Task goal >> Everything in the data except the pictures belongs in your answer, copied exactly.

Input data >>
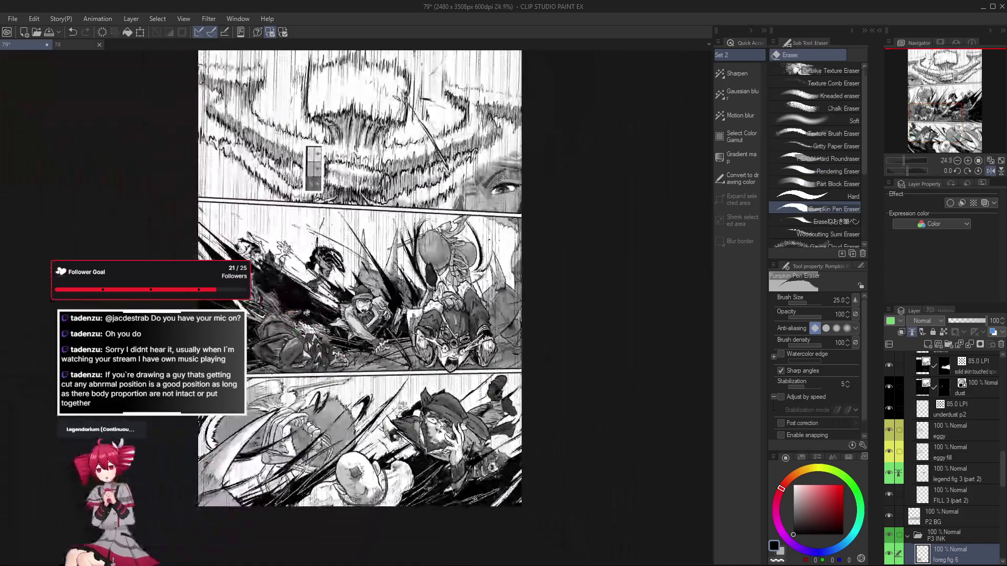
Rotate and zoom the page view, then flip the canvas horizontally to check the drawing
mouse_move(421, 389)
left_mouse_down()
mouse_move(421, 516)
mouse_move(449, 386)
left_mouse_up()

Output >>
Rotate and zoom the page view, then flip the canvas horizontally to check the drawing
mouse_move(421, 389)
left_mouse_down()
mouse_move(421, 516)
mouse_move(449, 386)
left_mouse_up()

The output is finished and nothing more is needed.